Сыщик не знал, с чего начать. Было всего два варианта: доказать чью-то вину, что могло оказаться невозможным, или же бросить на подозрения в адрес сэра Герберта столь сильную тень, что суд в них усомнится. В том, что касалось первого варианта, детектив уже проделал почти все возможное. Если ему не придет в голову новая мысль, придется заняться вторым вариантом. Надо обратиться к коллегам обвиняемого и выяснить его репутацию. В худшем случае они великолепно охарактеризуют его как личность.
Последовало несколько весьма загруженных дней, занятых чрезвычайно вежливыми собеседованиями, в которых Монк старался из-под профессиональных похвал выудить что-нибудь глубокое.
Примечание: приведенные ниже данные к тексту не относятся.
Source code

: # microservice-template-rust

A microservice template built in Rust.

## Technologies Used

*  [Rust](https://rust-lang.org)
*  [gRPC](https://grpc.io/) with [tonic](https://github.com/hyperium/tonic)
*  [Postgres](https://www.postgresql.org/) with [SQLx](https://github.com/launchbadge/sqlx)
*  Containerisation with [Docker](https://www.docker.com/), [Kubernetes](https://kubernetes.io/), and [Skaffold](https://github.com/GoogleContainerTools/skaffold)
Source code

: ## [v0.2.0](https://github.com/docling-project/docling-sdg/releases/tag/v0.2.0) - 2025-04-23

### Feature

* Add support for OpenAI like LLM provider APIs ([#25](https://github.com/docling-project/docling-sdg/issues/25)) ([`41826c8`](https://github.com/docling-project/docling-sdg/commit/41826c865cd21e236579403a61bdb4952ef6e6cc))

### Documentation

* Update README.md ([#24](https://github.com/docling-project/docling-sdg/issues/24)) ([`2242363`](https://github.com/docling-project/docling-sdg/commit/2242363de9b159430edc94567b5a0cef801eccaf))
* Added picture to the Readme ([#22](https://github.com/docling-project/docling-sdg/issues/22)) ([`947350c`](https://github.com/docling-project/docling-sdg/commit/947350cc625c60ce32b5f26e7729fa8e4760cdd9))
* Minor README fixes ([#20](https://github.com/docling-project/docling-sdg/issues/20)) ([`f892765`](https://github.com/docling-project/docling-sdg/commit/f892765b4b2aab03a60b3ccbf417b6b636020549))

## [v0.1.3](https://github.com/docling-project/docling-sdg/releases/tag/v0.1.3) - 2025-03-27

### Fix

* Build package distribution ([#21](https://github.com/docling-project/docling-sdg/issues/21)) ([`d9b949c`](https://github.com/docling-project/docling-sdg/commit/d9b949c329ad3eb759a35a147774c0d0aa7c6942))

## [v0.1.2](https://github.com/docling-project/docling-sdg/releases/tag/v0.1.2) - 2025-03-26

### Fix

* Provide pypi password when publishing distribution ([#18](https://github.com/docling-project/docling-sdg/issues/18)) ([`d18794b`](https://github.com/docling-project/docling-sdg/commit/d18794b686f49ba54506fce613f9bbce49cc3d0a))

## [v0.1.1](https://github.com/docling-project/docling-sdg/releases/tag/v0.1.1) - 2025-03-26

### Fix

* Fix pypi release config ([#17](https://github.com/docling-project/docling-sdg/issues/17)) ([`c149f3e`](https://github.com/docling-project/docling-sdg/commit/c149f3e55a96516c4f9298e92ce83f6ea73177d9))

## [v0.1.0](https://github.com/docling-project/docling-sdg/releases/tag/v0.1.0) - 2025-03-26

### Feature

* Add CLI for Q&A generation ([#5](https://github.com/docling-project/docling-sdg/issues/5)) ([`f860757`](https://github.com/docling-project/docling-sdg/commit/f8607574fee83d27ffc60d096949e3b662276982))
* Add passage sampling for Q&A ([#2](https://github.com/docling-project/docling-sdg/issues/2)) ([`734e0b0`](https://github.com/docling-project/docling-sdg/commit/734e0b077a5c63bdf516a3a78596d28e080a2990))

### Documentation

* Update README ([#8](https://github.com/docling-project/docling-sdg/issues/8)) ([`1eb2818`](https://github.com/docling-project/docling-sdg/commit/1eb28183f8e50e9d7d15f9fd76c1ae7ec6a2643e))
Комплименты попечителей госпиталя сопровождались тщательно сформулированными сомнениями в том, что сэр Герберт мог учинить подобную вещь и довольно нервными согласиями выступить на суде в его защиту, но только если это будет совершенно необходимо. Попечители весьма опасались оказаться замешанными в грязную, как они заранее предполагали, историю. По их лицам сыщик с прискорбием понял, что они не уверены ни в виновности хирурга, ни в обратном и не хотели бы случайно оказаться на потерпевшей поражение стороне.
Миссис Флаэрти в ответ на попытки поговорить с ней просто надулась. Она абсолютно не желала высказывать какое бы то ни было мнение и отказалась выступить на суде. Старшая медсестра не скрывала испуга и, считая себя беззащитной, как это нередко бывает в подобных случаях, замкнулась в себе. Монк отнесся к ней с большим терпением и, к своему удивлению, обнаружил, что понимает эту женщину куда лучше, чем он мог бы рассчитывать. Беседуя с ней в неярко освещенном госпитальном коридоре, Уильям угадывал под ее морщинистой бледной кожей с яркими пятнами, выступившими на щеках, истинную глубину ее смятения и неожиданную ранимость.